Gerçekten Ahiler birbirlerine son derece bağlı, merkezi bir disiplin içinde çalışan, dindar, alçak gönüllü, çalışkan ve dürüst insanlardı. Osmanlı İmparatorluğu’nun kurulmasında büyük tesirler gösterdiler. Kaynakların belirttiğine göre Osman Gazi’nin kayın pederi Şeyh Edebali bir Ahî idi.

Ahiler sıkı bir eğitim görerek yetişir, “Fütüvvetnamelerinde” yazılı olan teşkilat adap ve erkanına sımsıkı bağlı olurlardı.

Daha çok şehirlerde faaliyet gösteren Ahiler, Anadolu’da Türklerin kurduğu bir teşkilat olarak dikkati çeker. 14. yüzyılda Anadolu’nun pek çok şehrini gezen İbni Batuta isimli büyük seyyah ahileri uzun uzun anlatır.

Ahiliğin kuruluş sebeplerinden önemlisi İslâm’ın yerleşilen her yerde yaygınlaşmasını temin etmektir. Ahi olan bir kişi önce bunu düşünür, buna göre hareket eder.

Ahilik müslüman esnafın şekillendirdiği ve uzun asırlar boyu Osmanlı Devleti’nin yardımcısı olmuş önemli bir teşkilattır. Bunlar harp zamanlarında içte çıkan karışıklıkları önler, halkın huzurunu kaçıran isyancılara karşı çıkarlardı. Bu yönden askeri bir özellikleri de mevcuttur.

Teşkilatın asıl görevi şehir halkının çoğunluğunu teşkil eden esnaf zümresinin (Debbağlar; “deri işleri ile uğraşan sanatkarlar”, Terziler, ahçılar, çizmeciler, ipekçiler, ekmekçiler, sarraflar, kasaplar, manifaturacılar, hatta canbazların dayanışmasını temin etmek, birbirlerini kollamaları ve toplumun menfaatlerini korumalarını sağlamaktır. Bu sebeple teşkilat bir mektep gibi çalışarak ahileri yetiştirir. Öyle ki içlerinden büyük alimler, edipler bile çıkmıştır. Kanunî devri şairlerinden Bakî’nin saraç çıraklığından yetiştiği söylenir.

Ahiler iki türlü eğitim görürlerdi. Bunlardan birincisi Şifahi eğitim adı altında Kur’an-ı Kerim dersleri, yemekcilik, usul, adap ve terbiye, raks, musuki, tarih, tasavvuf, Türkçe, Arapça, Farsça ve edebiyat dersleri idi. İkinci eğitime “Seyfi Eğitim” ismi verilirdi. Bu da seçilmiş bazı ahilere gösterilirdi. Seyfi eğitimde kabiliyetini isbat etmiş olan ahi kılıç ve silah eğitimi görürdü.

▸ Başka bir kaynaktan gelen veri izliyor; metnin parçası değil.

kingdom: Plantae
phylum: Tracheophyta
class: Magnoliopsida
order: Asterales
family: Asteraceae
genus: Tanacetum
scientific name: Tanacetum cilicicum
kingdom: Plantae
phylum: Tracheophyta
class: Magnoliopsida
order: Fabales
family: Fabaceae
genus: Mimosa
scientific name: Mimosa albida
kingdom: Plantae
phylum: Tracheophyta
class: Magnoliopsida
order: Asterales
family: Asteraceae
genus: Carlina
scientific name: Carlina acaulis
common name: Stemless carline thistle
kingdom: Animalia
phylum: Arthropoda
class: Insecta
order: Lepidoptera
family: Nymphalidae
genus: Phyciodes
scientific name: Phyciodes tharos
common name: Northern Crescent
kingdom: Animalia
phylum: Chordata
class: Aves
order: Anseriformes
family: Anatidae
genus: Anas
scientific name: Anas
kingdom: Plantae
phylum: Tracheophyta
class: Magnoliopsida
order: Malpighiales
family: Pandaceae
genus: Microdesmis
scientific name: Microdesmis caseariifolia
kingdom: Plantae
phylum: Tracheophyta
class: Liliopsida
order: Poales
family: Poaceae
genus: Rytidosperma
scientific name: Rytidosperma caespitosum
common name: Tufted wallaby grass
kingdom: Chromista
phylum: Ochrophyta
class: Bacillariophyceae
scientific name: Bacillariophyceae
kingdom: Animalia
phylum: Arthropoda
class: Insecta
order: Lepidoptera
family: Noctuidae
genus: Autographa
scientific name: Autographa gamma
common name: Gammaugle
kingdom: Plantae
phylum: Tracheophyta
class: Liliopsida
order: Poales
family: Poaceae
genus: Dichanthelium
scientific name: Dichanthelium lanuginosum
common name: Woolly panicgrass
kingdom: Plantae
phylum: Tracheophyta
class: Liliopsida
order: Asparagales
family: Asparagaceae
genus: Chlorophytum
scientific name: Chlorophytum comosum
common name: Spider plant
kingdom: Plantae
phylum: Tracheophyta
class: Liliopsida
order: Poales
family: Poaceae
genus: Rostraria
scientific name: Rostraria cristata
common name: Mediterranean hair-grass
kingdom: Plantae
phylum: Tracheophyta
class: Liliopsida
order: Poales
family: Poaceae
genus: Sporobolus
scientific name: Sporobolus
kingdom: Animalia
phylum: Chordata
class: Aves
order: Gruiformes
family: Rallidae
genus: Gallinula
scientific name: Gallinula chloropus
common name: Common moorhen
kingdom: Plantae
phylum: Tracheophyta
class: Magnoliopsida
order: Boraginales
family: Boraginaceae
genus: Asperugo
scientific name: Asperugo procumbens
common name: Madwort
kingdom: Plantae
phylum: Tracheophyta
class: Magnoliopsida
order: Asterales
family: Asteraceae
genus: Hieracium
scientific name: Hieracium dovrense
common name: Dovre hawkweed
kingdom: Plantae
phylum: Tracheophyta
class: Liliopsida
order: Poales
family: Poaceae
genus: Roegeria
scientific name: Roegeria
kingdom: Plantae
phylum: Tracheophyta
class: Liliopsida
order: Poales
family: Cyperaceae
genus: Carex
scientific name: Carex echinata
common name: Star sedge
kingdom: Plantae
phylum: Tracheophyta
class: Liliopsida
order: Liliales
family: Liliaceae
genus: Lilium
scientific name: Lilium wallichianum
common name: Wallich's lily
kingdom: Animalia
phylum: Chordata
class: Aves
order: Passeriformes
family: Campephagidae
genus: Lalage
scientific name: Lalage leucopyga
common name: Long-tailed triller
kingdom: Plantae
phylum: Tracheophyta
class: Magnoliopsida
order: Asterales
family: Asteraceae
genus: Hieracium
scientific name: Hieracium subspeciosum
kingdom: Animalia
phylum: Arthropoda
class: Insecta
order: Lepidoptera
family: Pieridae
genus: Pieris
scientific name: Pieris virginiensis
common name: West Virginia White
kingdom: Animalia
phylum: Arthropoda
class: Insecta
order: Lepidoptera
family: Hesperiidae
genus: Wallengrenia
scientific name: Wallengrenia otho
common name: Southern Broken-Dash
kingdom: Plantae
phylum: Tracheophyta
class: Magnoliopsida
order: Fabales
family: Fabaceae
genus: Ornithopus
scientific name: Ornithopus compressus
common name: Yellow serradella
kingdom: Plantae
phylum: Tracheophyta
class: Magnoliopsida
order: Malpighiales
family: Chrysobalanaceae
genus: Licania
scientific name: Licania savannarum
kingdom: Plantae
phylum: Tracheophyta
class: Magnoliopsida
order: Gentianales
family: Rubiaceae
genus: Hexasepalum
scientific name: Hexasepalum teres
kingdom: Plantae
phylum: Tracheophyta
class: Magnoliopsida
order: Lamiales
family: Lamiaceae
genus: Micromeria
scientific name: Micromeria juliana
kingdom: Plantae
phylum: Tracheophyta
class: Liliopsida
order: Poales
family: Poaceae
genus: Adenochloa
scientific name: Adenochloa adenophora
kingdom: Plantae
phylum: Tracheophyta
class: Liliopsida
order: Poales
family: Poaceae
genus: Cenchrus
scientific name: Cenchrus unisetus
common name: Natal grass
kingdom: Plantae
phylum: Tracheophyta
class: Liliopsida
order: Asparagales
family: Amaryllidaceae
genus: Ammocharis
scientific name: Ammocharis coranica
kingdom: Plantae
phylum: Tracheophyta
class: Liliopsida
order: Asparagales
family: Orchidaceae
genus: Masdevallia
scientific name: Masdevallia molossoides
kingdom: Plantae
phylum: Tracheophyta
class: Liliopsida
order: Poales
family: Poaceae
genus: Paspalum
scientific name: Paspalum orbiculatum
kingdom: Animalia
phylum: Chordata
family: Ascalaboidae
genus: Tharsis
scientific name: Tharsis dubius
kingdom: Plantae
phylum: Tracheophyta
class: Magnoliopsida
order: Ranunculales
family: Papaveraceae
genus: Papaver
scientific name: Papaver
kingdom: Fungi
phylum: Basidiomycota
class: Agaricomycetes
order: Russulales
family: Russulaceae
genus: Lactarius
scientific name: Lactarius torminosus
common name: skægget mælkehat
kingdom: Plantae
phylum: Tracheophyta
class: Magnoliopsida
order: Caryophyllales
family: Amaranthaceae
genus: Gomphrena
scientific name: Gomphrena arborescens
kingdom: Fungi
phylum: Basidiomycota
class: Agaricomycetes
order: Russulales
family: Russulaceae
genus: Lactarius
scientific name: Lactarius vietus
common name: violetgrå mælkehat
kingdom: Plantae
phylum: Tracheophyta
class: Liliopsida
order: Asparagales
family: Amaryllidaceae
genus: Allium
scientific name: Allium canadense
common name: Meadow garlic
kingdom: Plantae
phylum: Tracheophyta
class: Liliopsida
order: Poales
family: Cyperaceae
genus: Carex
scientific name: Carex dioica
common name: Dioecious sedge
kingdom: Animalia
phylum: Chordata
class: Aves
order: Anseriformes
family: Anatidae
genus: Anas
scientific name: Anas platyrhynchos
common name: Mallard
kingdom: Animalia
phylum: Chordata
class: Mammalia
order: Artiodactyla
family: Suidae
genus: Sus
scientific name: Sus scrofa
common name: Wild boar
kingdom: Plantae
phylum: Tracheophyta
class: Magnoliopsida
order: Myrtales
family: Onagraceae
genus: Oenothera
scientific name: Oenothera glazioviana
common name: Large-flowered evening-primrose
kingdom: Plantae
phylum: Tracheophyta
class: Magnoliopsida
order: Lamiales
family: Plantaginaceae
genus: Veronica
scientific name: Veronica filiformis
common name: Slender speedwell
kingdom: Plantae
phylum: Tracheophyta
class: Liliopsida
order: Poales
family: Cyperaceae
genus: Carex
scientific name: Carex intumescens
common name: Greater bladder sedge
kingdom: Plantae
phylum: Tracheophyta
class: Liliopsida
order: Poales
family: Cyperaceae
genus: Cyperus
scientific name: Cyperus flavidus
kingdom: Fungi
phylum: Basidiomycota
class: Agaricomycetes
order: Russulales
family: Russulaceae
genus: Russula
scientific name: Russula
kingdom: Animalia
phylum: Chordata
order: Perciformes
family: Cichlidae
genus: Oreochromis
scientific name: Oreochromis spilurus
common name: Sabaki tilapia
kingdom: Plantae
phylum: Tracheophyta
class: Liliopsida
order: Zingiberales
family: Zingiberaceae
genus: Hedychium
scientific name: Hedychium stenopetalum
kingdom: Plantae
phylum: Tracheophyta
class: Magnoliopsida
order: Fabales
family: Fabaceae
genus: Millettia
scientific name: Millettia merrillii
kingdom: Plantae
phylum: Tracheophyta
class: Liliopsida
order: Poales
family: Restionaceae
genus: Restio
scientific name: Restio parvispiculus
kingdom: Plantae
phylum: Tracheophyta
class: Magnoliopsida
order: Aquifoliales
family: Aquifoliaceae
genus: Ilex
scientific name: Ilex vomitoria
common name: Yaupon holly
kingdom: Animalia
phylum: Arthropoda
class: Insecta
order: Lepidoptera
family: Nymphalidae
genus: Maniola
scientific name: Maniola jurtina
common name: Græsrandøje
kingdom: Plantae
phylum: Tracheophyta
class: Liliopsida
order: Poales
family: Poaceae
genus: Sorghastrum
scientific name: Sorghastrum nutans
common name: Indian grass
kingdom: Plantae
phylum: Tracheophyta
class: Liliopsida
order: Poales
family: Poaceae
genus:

Ahi Teşkilatları kendi kendilerini idare ederler, en küçük su-istimal, yolsuzluk ve dine aykırı davranışa müsaade etmezlerdi.

Teşkilat Merkezi Kırşehir’de ki Ahi Evren Zaviyesiydi. Her yıl oranın üst derecedeki yetkilileri Anadolu’yu dolaşarak ahileri kontrol ederlerdi.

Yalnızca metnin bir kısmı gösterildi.